I’m a boomer. We experienced the potential of prosperity, unleashed consumerism, self-indulgence, and we live in the shadows of the Vietnam and Cold wars. However, my generation wrote the book on social change. It was the Age of Aquarius: the peace movement, women’s liberation, civil rights and Woodstock. Yet the proliferation of drugs would affect all subsequent generations. We were influenced by the Beatles. It’s all rock ‘n’ roll to me.

Move over Millennials and Gen-Xers, there’s a new sheriff in town: Generation Z, those born between about 1995 and 2012 or 2015, depending upon who you ask. Researchers have devoted considerable effort to understand the maladies of Generation Z and suggest that youngsters today are less hedonistic, better educated and behaved, but lonelier than ever before. In 2018 Pew Research Center found that today’s youth are less concerned about traditional teenage problems than they are about mental health. Also, Pew researchers found that stress, depression and obsession regarding scholastic success are major issues among Generation Z. What is most alarming is that Generation Z is more likely to self-harm.


Writers, social scientists, historians and philosophers have predicted these maladies since the advent of the Industrial Revolution. In 1970, Alvin Toffler wrote “Future Shock,” which is an accurate prediction of the political and social climate that we experience today. At the time, I was in Vietnam and found his work far-fetched.

Toffler argued that society is undergoing an enormous social change that people will eventually find overwhelming. He predicted that the accelerated rate of technological advancement would leave people disconnected from each other.

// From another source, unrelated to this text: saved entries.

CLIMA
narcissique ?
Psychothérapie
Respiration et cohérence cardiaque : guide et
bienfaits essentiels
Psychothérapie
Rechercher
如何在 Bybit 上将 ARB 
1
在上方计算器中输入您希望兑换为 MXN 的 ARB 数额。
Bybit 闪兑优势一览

Toffler used the description “shattering stress and disorientation,” which he believed will cause what he referred to as, “information overload.”

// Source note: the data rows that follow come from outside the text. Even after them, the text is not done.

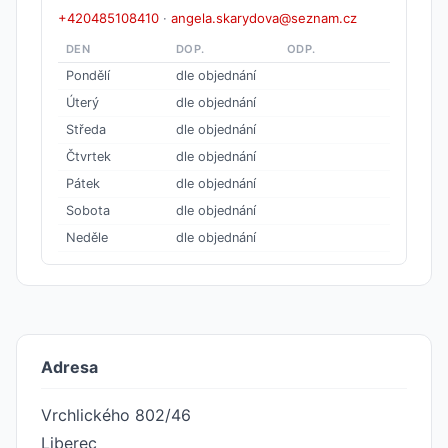
+420485108410
·
angela.skarydova@seznam.cz
DEN
DOP.
ODP.
Pondělí
dle objednání
Úterý
dle objednání
Středa
dle objednání
Čtvrtek
dle objednání
Pátek
dle objednání
Sobota
dle objednání
Neděle
dle objednání
Adresa
Vrchlického 802/46
Liberec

Thoughts of suicide, drug addiction, the potential of an ecological collapse, school shootings and cyberbullying may plague members of Generation Z during the school year.

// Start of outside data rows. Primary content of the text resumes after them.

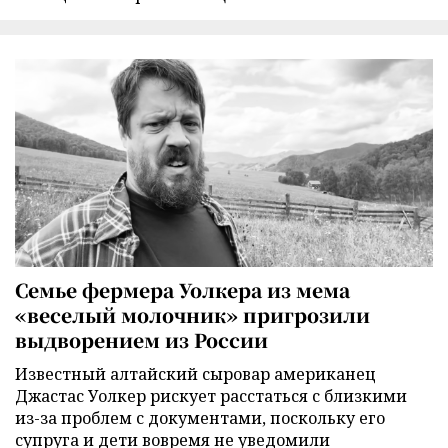
Семье фермера Уолкера из мема
«веселый молочник» пригрозили
выдворением из России
Известный алтайский сыровар американец
Джастас Уолкер рискует расстаться с близкими
из-за проблем с документами, поскольку его
супруга и дети вовремя не уведомили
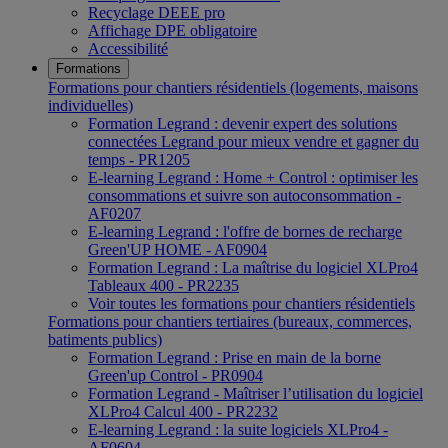
Recyclage DEEE pro
Affichage DPE obligatoire
Accessibilité
Formations
Formations pour chantiers résidentiels (logements, maisons
individuelles)
Formation Legrand : devenir expert des solutions
connectées Legrand pour mieux vendre et gagner du
temps - PR1205
E-learning Legrand : Home + Control : optimiser les
consommations et suivre son autoconsommation -
AF0207
E-learning Legrand : l'offre de bornes de recharge
Green'UP HOME - AF0904
Formation Legrand : La maîtrise du logiciel XLPro4
Tableaux 400 - PR2235
Voir toutes les formations pour chantiers résidentiels
Formations pour chantiers tertiaires (bureaux, commerces,
batiments publics)
Formation Legrand : Prise en main de la borne
Green'up Control - PR0904
Formation Legrand - Maîtriser l’utilisation du logiciel
XLPro4 Calcul 400 - PR2232
E-learning Legrand : la suite logiciels XLPro4 -
AF0604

As recently reported in the Valley Sun, under the guidance of Supt. Wendy Sinnette the La Cañada Unified School District begins the academic year with a positive solution to the maladies of Generation Z. The Spartan Wellness Center at La Cañada High. Housed in the Information Resource Center, it is a calm and quiet space where students can speak with someone regarding mental health services.


It’s here that, as a matter of transparency, I remind readers that my wife, Kaitzer, is a member of the LCUSD Governing Board. But please know this: My thoughts about this wellness center are mine alone.

I find it encouraging to see that the LCHS center’s holistic approach emphasizes dimensions of wellness: physical, emotional, social, spiritual and intellectual. The current literature as related to today’s teenage students particularly address the importance of social wellness; for example, dealing with self-identity and self-esteem. Also, emotional wellness is a major consideration, enabling students to find a sense of peace and connectedness within society.

I grew up in a volatile section of the Bronx. Yet, there was always a sense of connection. We “baby boomers” knew that we were part of something greater than us. As I look back, Puglia’s Delicatessen on Pitman Avenue was sort of its own wellness center. If a kid was hungry, they could always get a meal, if someone needed protecting, my dad and I would see to that, and if someone needed advice, my mom always knew what to say.

Wellness centers work, and I am happy to see that La Cañada has brought it back.